## Action item
Copy each line below as written, but skip the pictures.

━━━━━ Records for this exercise ━━━━━

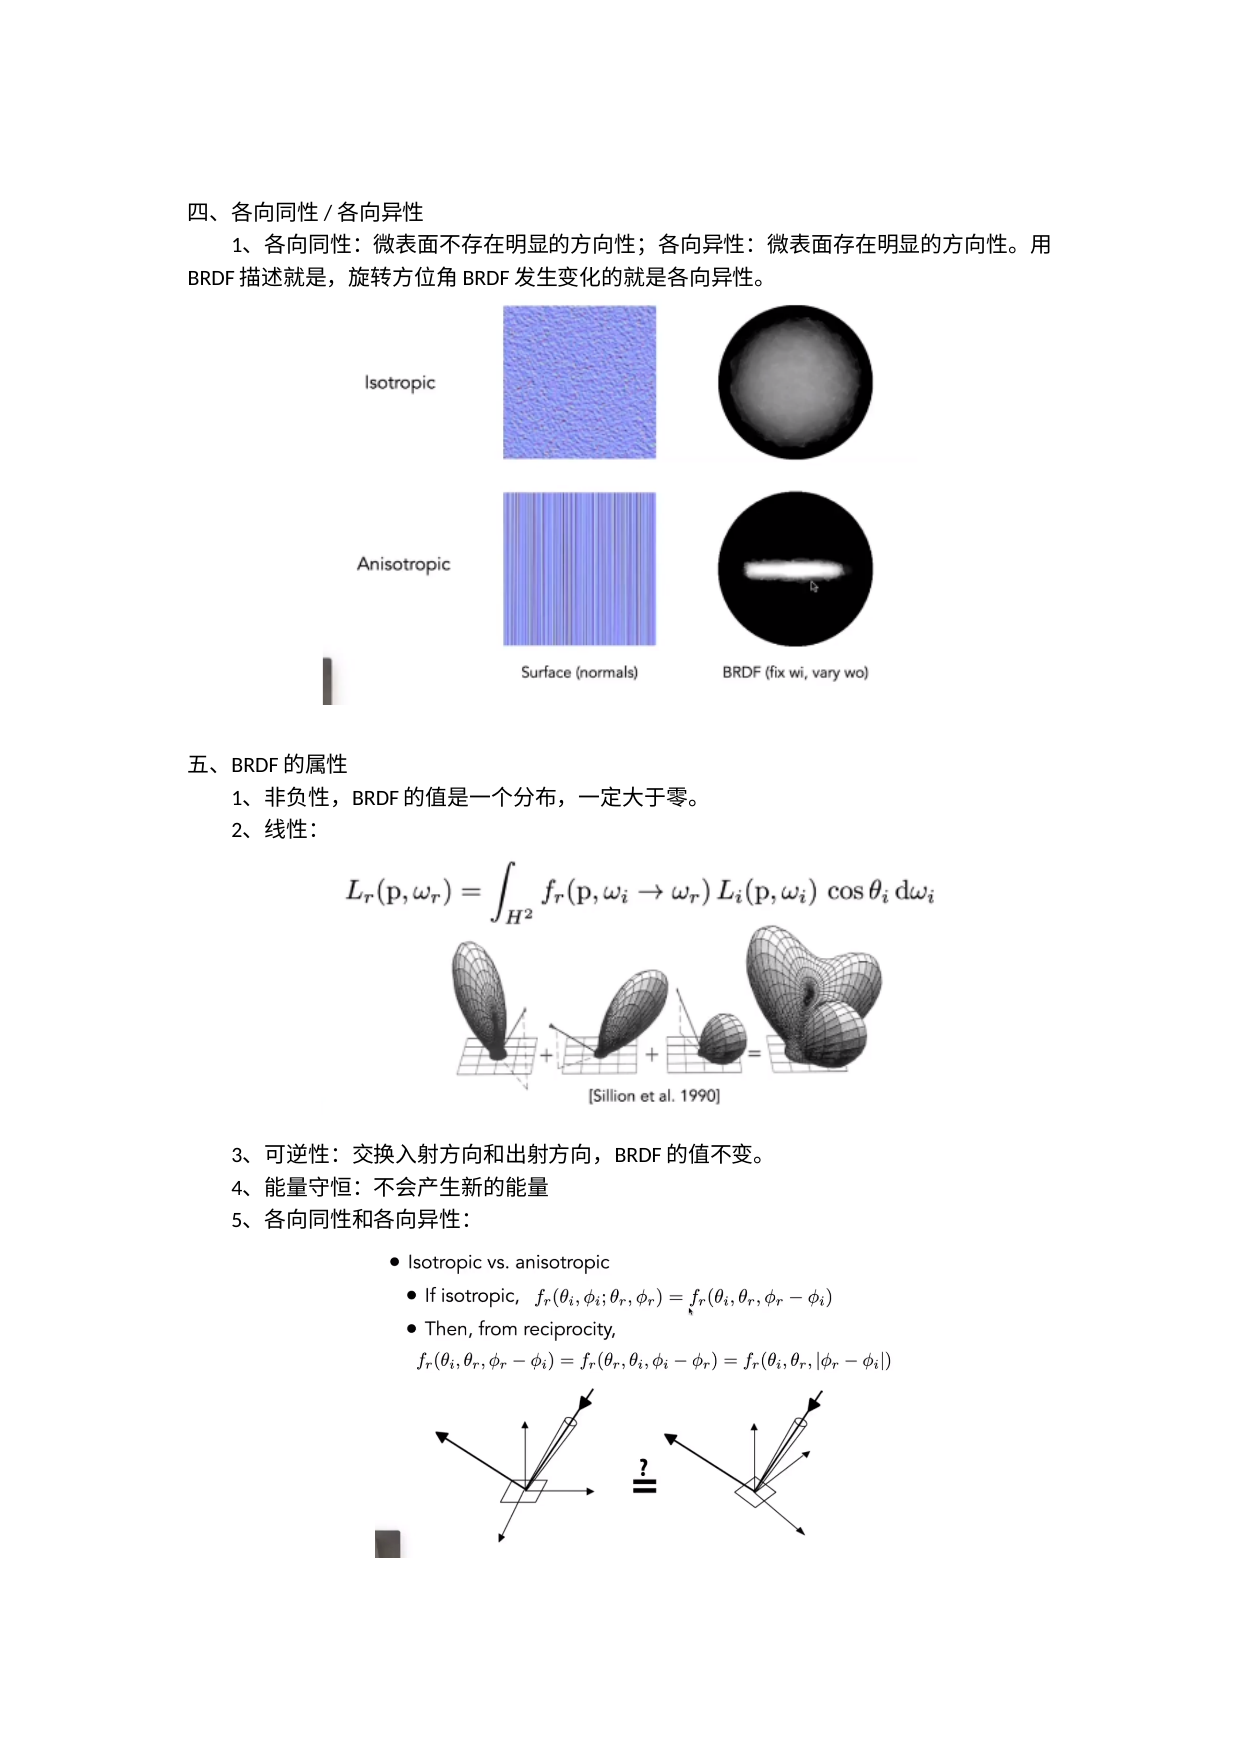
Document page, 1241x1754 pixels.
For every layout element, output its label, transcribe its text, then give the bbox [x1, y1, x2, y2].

list 可逆性：交换入射方向和出射方向，BRDF的值不变。 [187, 1137, 1053, 1169]
list 各向同性和各向异性： [187, 1202, 1053, 1234]
list 非负性，BRDF的值是一个分布，一定大于零。 [187, 779, 1053, 812]
picture [375, 1234, 910, 1558]
list 各向同性：微表面不存在明显的方向性；各向异性：微表面存在明显的方向性。用BRDF描述就是，旋转方位角BRDF发生变化的就是各向异性。 [187, 227, 1053, 292]
picture [321, 844, 963, 1115]
list 各向同性 / 各向异性 [187, 194, 1053, 227]
list 线性： [187, 812, 1053, 844]
picture [322, 292, 918, 705]
list BRDF的属性 [187, 747, 1053, 779]
list 能量守恒：不会产生新的能量 [187, 1169, 1053, 1202]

━━━━━

## Your response
Document page, 1241x1754 pixels.
For every layout element, output its label, transcribe its text, then give the bbox [x1, y1, x2, y2].

list 可逆性：交换入射方向和出射方向，BRDF的值不变。 [187, 1137, 1053, 1169]
list 各向同性和各向异性： [187, 1202, 1053, 1234]
list 非负性，BRDF的值是一个分布，一定大于零。 [187, 779, 1053, 812]
picture [375, 1234, 910, 1558]
list 各向同性：微表面不存在明显的方向性；各向异性：微表面存在明显的方向性。用BRDF描述就是，旋转方位角BRDF发生变化的就是各向异性。 [187, 227, 1053, 292]
picture [321, 844, 963, 1115]
list 各向同性 / 各向异性 [187, 194, 1053, 227]
list 线性： [187, 812, 1053, 844]
picture [322, 292, 918, 705]
list BRDF的属性 [187, 747, 1053, 779]
list 能量守恒：不会产生新的能量 [187, 1169, 1053, 1202]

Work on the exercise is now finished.